◆ **ABOUT THIS TASK**
Answer these questions from the column below about entering Targa Tasmania.
(a) What model year was the BMW driven in last year's Classic Adelaide?
(b) In which town and on what date will the pair cross the Targa start line?
(c) What street is the Stagger Inn on?

◆ **SELECTED EXTRACT**
Start of Block

As you know, Michael McMichael (more about his new career later) and I normally only enter rallies where, unless your name is Nigel, you have red hair, bad breath and you are a serial killer, you are welcomed like a lost brother, sister or other. So it came as somewhat of a surprise to learn that Targa Tasmania (an internationally renowned tarmac rally over 2000km with almost 40 competitive stages on closed roads where entrants are only approved after invitation) accepted our entry.

Perhaps it was our lack of success in last year's Classic Adelaide where, despite me having to push our 1990 BMW 3 with the big Alpina engine at the start of every section because the starter motor had died and Michael saying that once he had squeezed his not insubstantial body into the car he wasn't getting out until the finish, neither of us having any course notes but Michael did remember driving some of the roads when he was 17 but course notes wouldn't have helped anyway because we didn't know how to read them and we had no support crew except some woman in the Adelaide Hills Michael had met on Tinder the week before and two Weekend Australian readers who were only looking for the company pens that don't work anyway, we came second last.

Anyway, Targa Tassie starts next month so we are immediately taking all necessary steps to ensure Targa competition manager Pam Stables is not too embarrassed by her mistake in letting us compete. So on the weekend of March 24 we will be doing a course reconnaissance in a vain attempt to have some idea of where we are going when we cross the start line in Lonnie on April 16.

For Targa competitors and other tourists to David Walsh-land, can I suggest a visit to Penguin at Xmas because they dress the 3.15m concrete penguin up in a Santa suit? What kiddie wouldn't want a selfie with a giant concrete-covered-in-fibreglass Santa Penguin? Anyway, after visiting the sights including the Penguin Market head straight for the Stagger Inn. Just up Hardy Street, this pub is world class. The night I was there we played eight ball, table tennis, darts, slithered up and down the dance pole, hit the speed ball and did it all under the disco lights and smoke machine.

I know we have a lot of readers in the Apple Isle and if you are around late-March or during Targa, let me know and you can buy us a drink.

Well, except this brings me to Michael's new career. As you know, he is chairman of the Stepney Street-based global multinational conglomerate, Michael McMichael Motors, specialising in the servicing, repairing and going faster of BMWs. He is also the top brain surgeon in the Kensington Hotel ladies lounge and has a Masters of Beer Tasting. In conversation last night, Michael told me he had now decided to take another path in life. One where, he said, he could make an even bigger contribution to world peace and harmony. Friends, isn't this what the world needs urgently right now? Michael told me exclusively that he was moving into the nude faith healer caper. Look, there are many of us enduring psychic pain related to a feeling of emptiness and disillusion with the material aspects of our life, including things like my son Tom putting in faster laps than me in every race we have recently entered. I know I'll be calling on Michael's powers during our reconnoitring later this month. It could make our visits to the locals even more interesting.

End of Block

◆ **EXTRACTED ENTRIES**
Start of Block

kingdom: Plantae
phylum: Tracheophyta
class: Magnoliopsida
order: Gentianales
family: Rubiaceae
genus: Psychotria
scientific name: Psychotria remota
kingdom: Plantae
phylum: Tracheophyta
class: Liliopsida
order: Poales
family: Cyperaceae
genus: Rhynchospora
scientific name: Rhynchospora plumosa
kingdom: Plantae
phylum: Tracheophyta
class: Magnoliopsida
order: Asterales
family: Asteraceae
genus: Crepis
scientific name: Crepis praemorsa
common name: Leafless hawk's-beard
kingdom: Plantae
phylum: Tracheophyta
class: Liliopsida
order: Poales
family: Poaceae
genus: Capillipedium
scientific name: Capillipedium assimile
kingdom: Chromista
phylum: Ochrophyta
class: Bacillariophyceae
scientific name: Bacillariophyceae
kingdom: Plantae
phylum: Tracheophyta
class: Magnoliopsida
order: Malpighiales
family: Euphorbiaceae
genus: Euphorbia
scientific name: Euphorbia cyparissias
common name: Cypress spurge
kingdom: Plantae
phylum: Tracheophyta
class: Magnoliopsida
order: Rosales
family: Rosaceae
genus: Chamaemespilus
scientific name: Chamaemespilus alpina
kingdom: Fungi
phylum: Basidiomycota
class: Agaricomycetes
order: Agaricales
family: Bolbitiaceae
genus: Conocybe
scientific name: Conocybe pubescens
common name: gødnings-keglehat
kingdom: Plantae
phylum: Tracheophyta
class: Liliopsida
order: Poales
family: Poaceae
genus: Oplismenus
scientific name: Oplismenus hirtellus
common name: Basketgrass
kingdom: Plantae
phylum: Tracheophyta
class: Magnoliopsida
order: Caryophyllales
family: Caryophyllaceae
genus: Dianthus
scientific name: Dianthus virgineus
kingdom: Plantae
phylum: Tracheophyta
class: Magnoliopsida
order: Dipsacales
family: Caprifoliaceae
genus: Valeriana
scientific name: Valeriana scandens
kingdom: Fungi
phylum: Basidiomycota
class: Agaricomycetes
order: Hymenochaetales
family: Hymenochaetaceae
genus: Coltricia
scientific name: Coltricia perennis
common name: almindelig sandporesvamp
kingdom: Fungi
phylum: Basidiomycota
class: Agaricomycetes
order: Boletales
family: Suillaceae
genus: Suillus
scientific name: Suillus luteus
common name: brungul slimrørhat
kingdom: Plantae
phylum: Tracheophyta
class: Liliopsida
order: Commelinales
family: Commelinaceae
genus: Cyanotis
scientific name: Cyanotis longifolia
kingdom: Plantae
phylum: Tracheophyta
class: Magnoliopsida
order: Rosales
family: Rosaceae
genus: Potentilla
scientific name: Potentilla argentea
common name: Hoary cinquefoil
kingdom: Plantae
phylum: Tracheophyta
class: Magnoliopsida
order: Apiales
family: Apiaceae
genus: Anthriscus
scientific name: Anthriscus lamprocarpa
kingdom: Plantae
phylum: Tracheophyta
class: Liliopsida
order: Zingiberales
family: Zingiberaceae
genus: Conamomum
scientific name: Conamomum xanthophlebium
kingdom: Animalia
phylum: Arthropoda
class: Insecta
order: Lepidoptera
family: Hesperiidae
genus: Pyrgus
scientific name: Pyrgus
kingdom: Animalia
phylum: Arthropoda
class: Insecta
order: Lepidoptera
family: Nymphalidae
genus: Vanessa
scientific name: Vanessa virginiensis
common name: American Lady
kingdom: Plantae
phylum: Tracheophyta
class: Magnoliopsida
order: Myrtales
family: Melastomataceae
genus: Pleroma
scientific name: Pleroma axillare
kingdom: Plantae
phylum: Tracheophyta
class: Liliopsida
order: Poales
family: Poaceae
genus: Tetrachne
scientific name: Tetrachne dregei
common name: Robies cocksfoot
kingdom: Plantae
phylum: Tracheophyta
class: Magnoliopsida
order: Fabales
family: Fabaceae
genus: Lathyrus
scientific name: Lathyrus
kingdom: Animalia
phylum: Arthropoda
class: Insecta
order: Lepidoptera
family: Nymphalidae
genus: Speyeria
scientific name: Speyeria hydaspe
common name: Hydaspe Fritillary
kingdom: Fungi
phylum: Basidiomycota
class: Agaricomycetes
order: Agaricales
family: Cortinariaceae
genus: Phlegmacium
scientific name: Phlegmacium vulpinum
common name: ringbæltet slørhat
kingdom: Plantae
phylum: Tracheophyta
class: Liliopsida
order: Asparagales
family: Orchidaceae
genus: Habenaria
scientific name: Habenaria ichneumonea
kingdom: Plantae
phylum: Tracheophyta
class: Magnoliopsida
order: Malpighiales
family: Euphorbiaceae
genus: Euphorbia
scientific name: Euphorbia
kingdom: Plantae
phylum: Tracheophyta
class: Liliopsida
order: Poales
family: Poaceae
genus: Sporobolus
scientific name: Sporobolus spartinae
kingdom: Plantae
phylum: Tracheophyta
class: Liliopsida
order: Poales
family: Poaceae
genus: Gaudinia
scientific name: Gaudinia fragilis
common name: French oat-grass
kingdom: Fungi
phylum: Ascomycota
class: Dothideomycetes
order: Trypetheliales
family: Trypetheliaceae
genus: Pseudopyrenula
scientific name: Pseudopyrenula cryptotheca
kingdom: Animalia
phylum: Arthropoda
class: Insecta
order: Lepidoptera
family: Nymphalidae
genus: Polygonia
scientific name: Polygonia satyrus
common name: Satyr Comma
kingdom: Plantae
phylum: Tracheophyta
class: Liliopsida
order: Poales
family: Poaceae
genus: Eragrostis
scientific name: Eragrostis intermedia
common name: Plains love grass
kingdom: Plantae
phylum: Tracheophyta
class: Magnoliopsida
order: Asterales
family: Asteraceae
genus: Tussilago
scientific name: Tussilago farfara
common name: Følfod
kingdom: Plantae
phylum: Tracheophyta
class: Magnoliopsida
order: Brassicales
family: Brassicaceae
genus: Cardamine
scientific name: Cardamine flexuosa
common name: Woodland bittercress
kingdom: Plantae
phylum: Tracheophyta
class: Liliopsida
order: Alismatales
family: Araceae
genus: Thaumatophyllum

End of Block

◆ **ANSWER BOX**
(a) 1990
(b) Lonnie, on April 16
(c) Hardy Street